• SELECTED EXCERPT:
So, what about accountability? Is someone going to jail? Let's see...

Sec. 127. Cooperation with the FBI

"Any Federal financial regulatory agency shall cooperate with the Federal Bureau of Investigation and other law enforcement agencies investigating fraud, misrepresentation, and malfeasance with respect to development, advertising, and sale of financial products."

That's it? It goes after bad advertising agencies and scam artist that use the FDIC logo on their store window that aren't really a FDIC insured institution, and that's it? That's tough oversight? Everyone simply walks free as the result, amazing! Not only will they walk free, but also may still get their bonuses sometime in the future. For God sake, $700,000,000,000.00 to do that?

Neel Kashkari -- who, on October 6, 2008 -- was appointed as the Interim Assistant Secretary of the Treasury for Financial Stability by Henry Paulson, will now head the financial reconstruction effort. He will maintain his former position as Assistant Secretary of the Treasury for International Economics and Development at the same time. This 35 year old was a former Vice President at Goldman, Sachs & Co. in San Francisco, where he led Goldman's IT Security Investment Banking practice. The is the same firm that also, recently failed.

Seems the "youth and inexperince" arguement isn't considered when talking within the corridors of Wall Street. Can a 35 year old Interim Assistant send the entire financial world the message, "We got our best man on it"?

If I were in his position, I would be aweful careful that I wasn't being used as the "fall guy" for this whole thing sometime in the near future. Echo's of Colin Powell's UN speach -- little white bottle of stage prop anthrax in hand -- claiming WMD's, come to mind.

________________________________

Monday, I had forecast the close at approximately 9,200. It close at 9,955.50. I was off by about 650 points.

Tuesday my call was between 9,100 - 9,300 ( basically 9,200). It closed at 9,447.11. This time I was off by 150 - 350 points.

My mid week forecast -- today Wednesday -- was 9,200 exactly. It closed at 9,258.10. Now I'm only 58.10 points off.

• Records from a collection:
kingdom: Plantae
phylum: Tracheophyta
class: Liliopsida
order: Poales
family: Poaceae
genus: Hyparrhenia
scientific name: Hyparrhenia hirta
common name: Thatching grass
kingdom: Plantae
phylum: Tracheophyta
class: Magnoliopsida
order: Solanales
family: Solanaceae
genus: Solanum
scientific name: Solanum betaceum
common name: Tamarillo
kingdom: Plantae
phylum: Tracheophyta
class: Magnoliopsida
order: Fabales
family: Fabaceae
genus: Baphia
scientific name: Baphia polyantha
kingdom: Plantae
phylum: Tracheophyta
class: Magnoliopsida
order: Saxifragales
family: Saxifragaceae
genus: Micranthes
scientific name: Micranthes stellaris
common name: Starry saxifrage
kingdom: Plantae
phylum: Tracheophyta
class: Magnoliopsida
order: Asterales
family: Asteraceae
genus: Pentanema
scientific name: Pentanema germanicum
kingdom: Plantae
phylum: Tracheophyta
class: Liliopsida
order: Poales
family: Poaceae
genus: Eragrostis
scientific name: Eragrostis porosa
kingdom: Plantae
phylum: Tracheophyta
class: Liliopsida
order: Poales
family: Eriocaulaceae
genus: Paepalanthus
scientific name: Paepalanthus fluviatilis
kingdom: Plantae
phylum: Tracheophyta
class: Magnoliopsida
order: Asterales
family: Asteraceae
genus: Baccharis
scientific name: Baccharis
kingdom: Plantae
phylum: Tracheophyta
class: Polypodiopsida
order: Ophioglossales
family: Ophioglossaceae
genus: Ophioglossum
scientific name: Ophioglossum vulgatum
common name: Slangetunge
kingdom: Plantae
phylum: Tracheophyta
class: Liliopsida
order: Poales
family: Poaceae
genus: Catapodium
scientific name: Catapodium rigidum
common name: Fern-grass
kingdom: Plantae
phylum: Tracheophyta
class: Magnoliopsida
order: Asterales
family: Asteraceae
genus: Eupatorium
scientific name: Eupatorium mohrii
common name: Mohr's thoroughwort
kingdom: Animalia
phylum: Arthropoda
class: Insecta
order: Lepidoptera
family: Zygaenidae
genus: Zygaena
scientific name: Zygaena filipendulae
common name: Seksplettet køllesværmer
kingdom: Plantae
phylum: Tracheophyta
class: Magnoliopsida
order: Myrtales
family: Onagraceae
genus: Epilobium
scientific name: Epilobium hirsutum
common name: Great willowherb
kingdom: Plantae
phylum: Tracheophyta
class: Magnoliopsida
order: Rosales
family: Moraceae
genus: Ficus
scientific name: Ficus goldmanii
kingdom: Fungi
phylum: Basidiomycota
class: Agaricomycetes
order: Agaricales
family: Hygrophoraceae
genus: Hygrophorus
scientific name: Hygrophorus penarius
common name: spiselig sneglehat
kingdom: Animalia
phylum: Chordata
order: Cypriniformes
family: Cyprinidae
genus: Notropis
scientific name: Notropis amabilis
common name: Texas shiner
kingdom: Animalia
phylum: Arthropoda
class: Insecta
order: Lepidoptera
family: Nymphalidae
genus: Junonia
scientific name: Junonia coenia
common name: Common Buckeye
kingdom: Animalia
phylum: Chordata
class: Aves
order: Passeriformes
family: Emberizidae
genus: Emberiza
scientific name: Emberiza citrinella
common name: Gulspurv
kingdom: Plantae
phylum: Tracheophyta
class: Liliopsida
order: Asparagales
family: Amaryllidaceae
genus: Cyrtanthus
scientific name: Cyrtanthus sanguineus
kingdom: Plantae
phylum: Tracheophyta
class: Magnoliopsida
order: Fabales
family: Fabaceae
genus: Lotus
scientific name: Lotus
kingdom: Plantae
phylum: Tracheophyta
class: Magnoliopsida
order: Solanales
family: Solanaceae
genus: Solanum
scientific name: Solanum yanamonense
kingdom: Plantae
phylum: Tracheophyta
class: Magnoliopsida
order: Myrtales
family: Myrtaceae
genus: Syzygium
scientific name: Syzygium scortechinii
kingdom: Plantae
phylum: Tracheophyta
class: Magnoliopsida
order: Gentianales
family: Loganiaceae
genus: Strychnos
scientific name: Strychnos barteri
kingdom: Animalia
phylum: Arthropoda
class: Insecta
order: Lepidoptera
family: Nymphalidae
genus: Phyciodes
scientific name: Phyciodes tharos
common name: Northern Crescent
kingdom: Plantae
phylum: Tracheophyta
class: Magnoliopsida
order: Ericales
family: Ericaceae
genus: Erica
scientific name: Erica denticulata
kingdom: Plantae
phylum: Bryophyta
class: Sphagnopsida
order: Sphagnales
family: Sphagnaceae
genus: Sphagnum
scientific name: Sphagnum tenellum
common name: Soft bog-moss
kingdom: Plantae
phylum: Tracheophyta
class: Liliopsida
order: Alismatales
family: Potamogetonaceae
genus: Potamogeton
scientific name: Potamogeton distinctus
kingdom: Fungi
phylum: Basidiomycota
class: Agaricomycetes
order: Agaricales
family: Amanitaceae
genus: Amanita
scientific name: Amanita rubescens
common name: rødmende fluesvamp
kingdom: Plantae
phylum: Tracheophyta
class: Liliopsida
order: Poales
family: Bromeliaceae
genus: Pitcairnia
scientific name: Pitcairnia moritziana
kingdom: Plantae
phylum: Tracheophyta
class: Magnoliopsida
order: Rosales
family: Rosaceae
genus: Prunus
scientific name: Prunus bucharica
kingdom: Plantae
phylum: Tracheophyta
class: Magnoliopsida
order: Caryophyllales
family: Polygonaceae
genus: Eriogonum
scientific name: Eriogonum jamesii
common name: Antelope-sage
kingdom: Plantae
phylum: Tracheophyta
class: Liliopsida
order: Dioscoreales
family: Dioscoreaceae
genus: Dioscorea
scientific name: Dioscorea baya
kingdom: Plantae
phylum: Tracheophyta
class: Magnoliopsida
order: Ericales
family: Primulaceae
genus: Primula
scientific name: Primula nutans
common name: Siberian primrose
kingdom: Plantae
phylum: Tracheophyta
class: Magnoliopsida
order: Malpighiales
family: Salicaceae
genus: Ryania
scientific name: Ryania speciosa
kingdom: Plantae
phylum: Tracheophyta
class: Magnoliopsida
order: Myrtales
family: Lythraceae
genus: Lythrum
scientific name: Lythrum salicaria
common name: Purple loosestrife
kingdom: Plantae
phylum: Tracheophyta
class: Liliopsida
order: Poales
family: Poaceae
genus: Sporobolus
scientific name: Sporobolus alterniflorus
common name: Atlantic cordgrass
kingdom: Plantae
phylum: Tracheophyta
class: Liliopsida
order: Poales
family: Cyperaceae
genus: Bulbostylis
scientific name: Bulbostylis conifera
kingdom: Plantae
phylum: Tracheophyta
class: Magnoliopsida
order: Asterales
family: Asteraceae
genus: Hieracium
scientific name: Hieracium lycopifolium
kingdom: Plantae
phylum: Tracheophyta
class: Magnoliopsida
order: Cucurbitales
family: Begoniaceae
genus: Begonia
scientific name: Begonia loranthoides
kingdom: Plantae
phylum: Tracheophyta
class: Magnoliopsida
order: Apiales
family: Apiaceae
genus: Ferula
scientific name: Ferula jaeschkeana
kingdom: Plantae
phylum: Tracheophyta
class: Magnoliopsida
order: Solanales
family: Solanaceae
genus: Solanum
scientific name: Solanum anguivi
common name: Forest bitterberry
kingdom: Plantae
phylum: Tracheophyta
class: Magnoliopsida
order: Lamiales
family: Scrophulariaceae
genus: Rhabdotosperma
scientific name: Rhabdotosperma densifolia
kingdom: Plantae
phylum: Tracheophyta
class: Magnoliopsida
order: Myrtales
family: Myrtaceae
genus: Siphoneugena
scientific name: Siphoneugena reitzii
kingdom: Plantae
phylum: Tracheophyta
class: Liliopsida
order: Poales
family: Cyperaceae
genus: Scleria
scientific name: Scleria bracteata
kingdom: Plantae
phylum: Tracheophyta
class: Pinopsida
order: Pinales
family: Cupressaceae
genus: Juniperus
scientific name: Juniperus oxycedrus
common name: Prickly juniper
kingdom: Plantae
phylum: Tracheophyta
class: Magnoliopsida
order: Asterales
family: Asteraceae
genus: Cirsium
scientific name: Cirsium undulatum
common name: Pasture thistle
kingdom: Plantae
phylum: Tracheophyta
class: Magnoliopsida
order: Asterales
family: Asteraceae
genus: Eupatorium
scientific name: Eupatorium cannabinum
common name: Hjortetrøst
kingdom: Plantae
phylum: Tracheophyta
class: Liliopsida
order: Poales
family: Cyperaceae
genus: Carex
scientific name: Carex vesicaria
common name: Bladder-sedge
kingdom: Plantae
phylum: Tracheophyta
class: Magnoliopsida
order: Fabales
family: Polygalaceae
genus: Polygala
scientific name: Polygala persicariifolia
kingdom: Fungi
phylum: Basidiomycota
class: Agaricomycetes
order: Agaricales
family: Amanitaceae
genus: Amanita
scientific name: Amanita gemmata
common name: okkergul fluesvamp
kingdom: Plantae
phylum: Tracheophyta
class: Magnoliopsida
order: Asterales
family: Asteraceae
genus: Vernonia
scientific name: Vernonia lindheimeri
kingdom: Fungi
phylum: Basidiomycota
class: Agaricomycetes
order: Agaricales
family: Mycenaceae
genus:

• TASK LIST:
(a) Retype the part of the bailout commentary that begins at the words "So, what about" and stops after the words "to do that?".
(b) Echo the lines of the records that begin at the line containing "genus: Pitcairnia" and stop after the line containing "genus: Rhabdotosperma".

• WORKED SOLUTIONS:
(a)
So, what about accountability? Is someone going to jail? Let's see...

Sec. 127. Cooperation with the FBI

"Any Federal financial regulatory agency shall cooperate with the Federal Bureau of Investigation and other law enforcement agencies investigating fraud, misrepresentation, and malfeasance with respect to development, advertising, and sale of financial products."

That's it? It goes after bad advertising agencies and scam artist that use the FDIC logo on their store window that aren't really a FDIC insured institution, and that's it? That's tough oversight? Everyone simply walks free as the result, amazing! Not only will they walk free, but also may still get their bonuses sometime in the future. For God sake, $700,000,000,000.00 to do that?

(b)
genus: Pitcairnia
scientific name: Pitcairnia moritziana
kingdom: Plantae
phylum: Tracheophyta
class: Magnoliopsida
order: Rosales
family: Rosaceae
genus: Prunus
scientific name: Prunus bucharica
kingdom: Plantae
phylum: Tracheophyta
class: Magnoliopsida
order: Caryophyllales
family: Polygonaceae
genus: Eriogonum
scientific name: Eriogonum jamesii
common name: Antelope-sage
kingdom: Plantae
phylum: Tracheophyta
class: Liliopsida
order: Dioscoreales
family: Dioscoreaceae
genus: Dioscorea
scientific name: Dioscorea baya
kingdom: Plantae
phylum: Tracheophyta
class: Magnoliopsida
order: Ericales
family: Primulaceae
genus: Primula
scientific name: Primula nutans
common name: Siberian primrose
kingdom: Plantae
phylum: Tracheophyta
class: Magnoliopsida
order: Malpighiales
family: Salicaceae
genus: Ryania
scientific name: Ryania speciosa
kingdom: Plantae
phylum: Tracheophyta
class: Magnoliopsida
order: Myrtales
family: Lythraceae
genus: Lythrum
scientific name: Lythrum salicaria
common name: Purple loosestrife
kingdom: Plantae
phylum: Tracheophyta
class: Liliopsida
order: Poales
family: Poaceae
genus: Sporobolus
scientific name: Sporobolus alterniflorus
common name: Atlantic cordgrass
kingdom: Plantae
phylum: Tracheophyta
class: Liliopsida
order: Poales
family: Cyperaceae
genus: Bulbostylis
scientific name: Bulbostylis conifera
kingdom: Plantae
phylum: Tracheophyta
class: Magnoliopsida
order: Asterales
family: Asteraceae
genus: Hieracium
scientific name: Hieracium lycopifolium
kingdom: Plantae
phylum: Tracheophyta
class: Magnoliopsida
order: Cucurbitales
family: Begoniaceae
genus: Begonia
scientific name: Begonia loranthoides
kingdom: Plantae
phylum: Tracheophyta
class: Magnoliopsida
order: Apiales
family: Apiaceae
genus: Ferula
scientific name: Ferula jaeschkeana
kingdom: Plantae
phylum: Tracheophyta
class: Magnoliopsida
order: Solanales
family: Solanaceae
genus: Solanum
scientific name: Solanum anguivi
common name: Forest bitterberry
kingdom: Plantae
phylum: Tracheophyta
class: Magnoliopsida
order: Lamiales
family: Scrophulariaceae
genus: Rhabdotosperma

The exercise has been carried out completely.